◆ Task requirements ◆
Check each line of the listing for the string "office". Copy those where it appears.

◆ Input records ◆
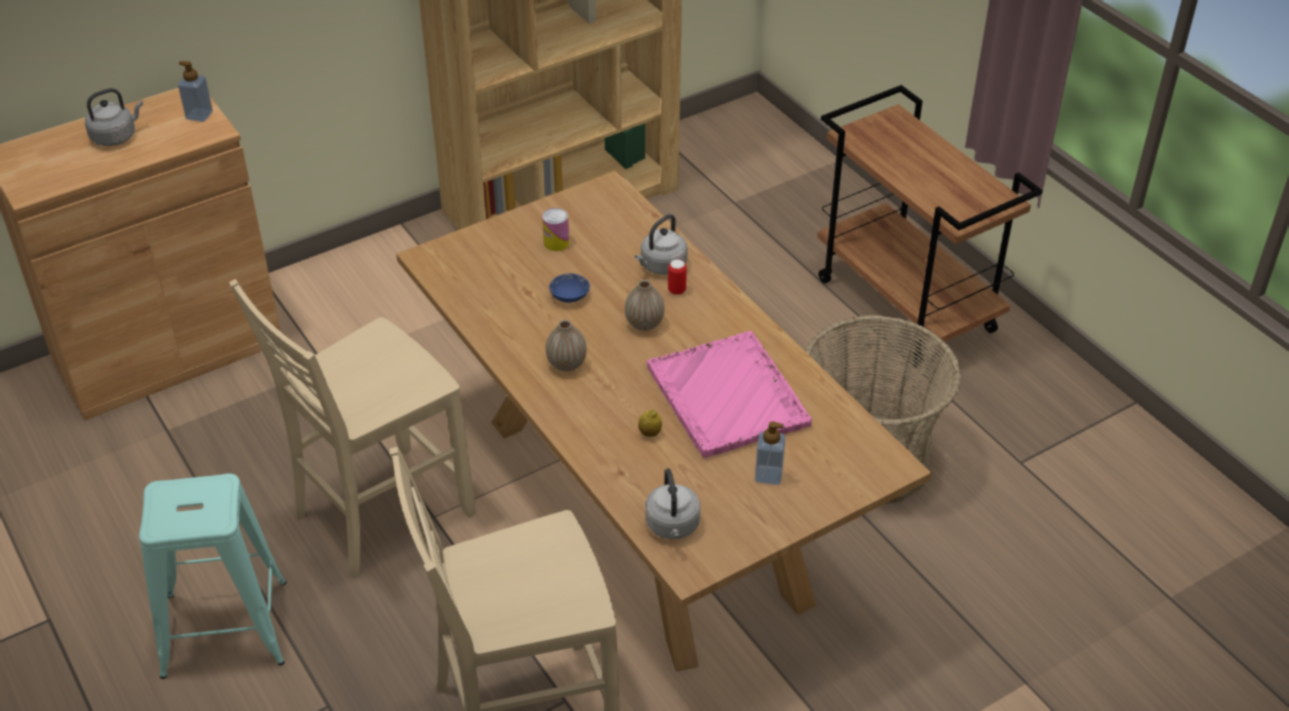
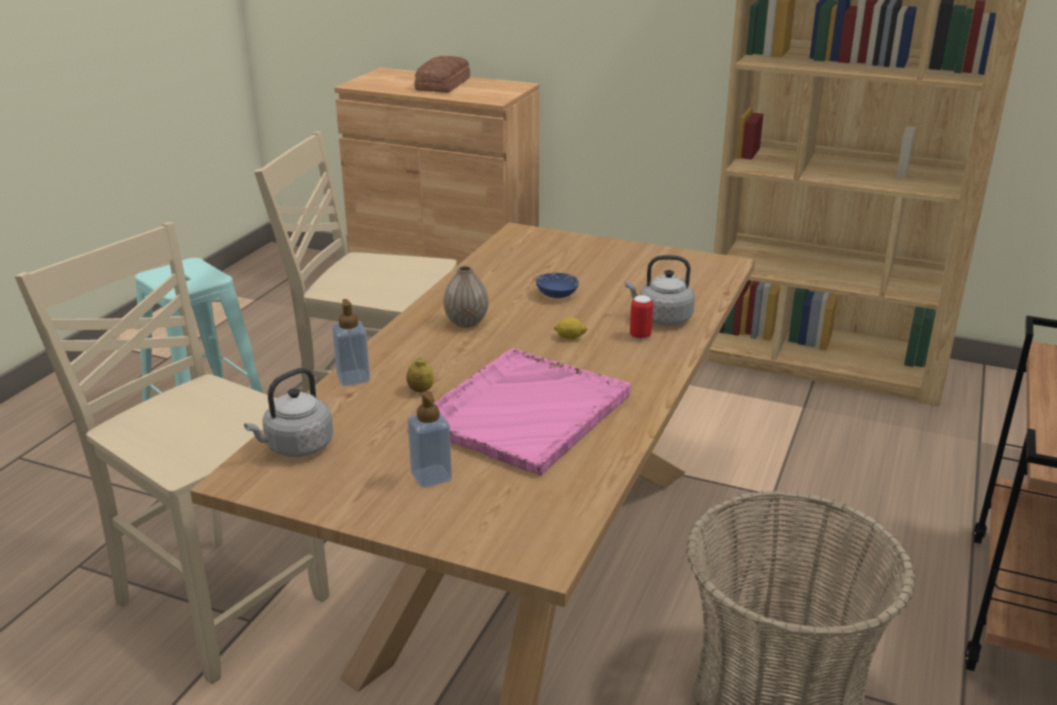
camera: 55 degrees right, 15 degrees down
(116, 136) = (444, 84): grey kettle -> bread
(199, 115) = (503, 92): soap dispenser -> soap dispenser (353, 378)
(556, 243) = (617, 268): can -> none
(644, 324) = (570, 337): vase -> lemon

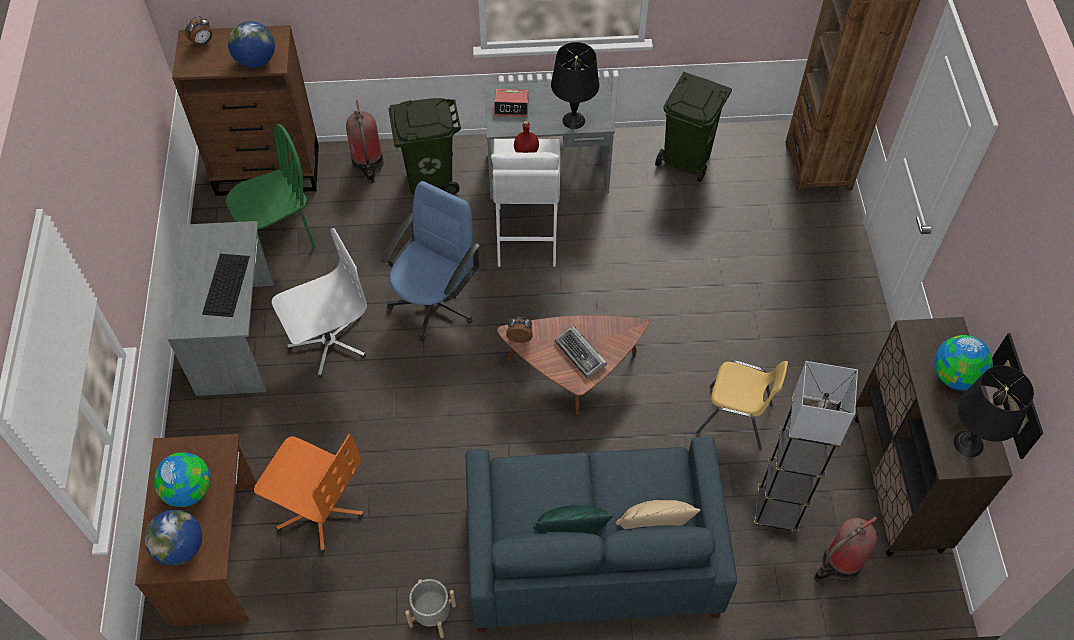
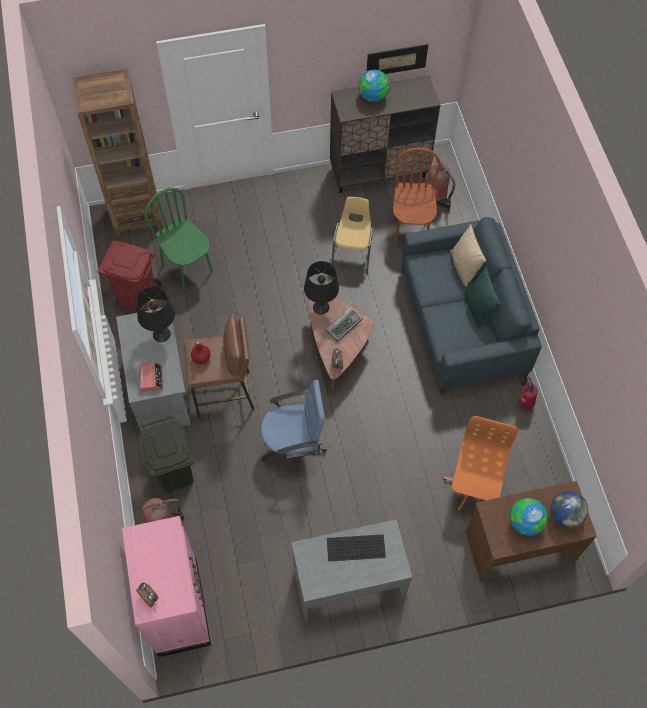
camera: 100 degrees left, 5 degrees up
(256, 61) = (168, 544): globe -> none
(269, 170) = (178, 606): brown dresser -> pink dresser
(281, 240) = (251, 575): green chair -> green chair (187, 268)
(328, 342) = (340, 513): white office chair -> none
(433, 615) = (524, 403): grey planter -> fire extinguisher
(434, 303) = (293, 446): blue office chair -> blue office chair turned 150 degrees clockwise
(526, 237) = (224, 394): white stool -> brown stool
(687, 159) = (137, 295): green trash can -> red trash can
(776, 511) = (410, 230): grey floor lamp -> brown chair
(968, 443) = (415, 92): black table lamp -> black table lamp (321, 307)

◆ Solved problem ◆
(328, 342) = (340, 513): white office chair -> none
(434, 303) = (293, 446): blue office chair -> blue office chair turned 150 degrees clockwise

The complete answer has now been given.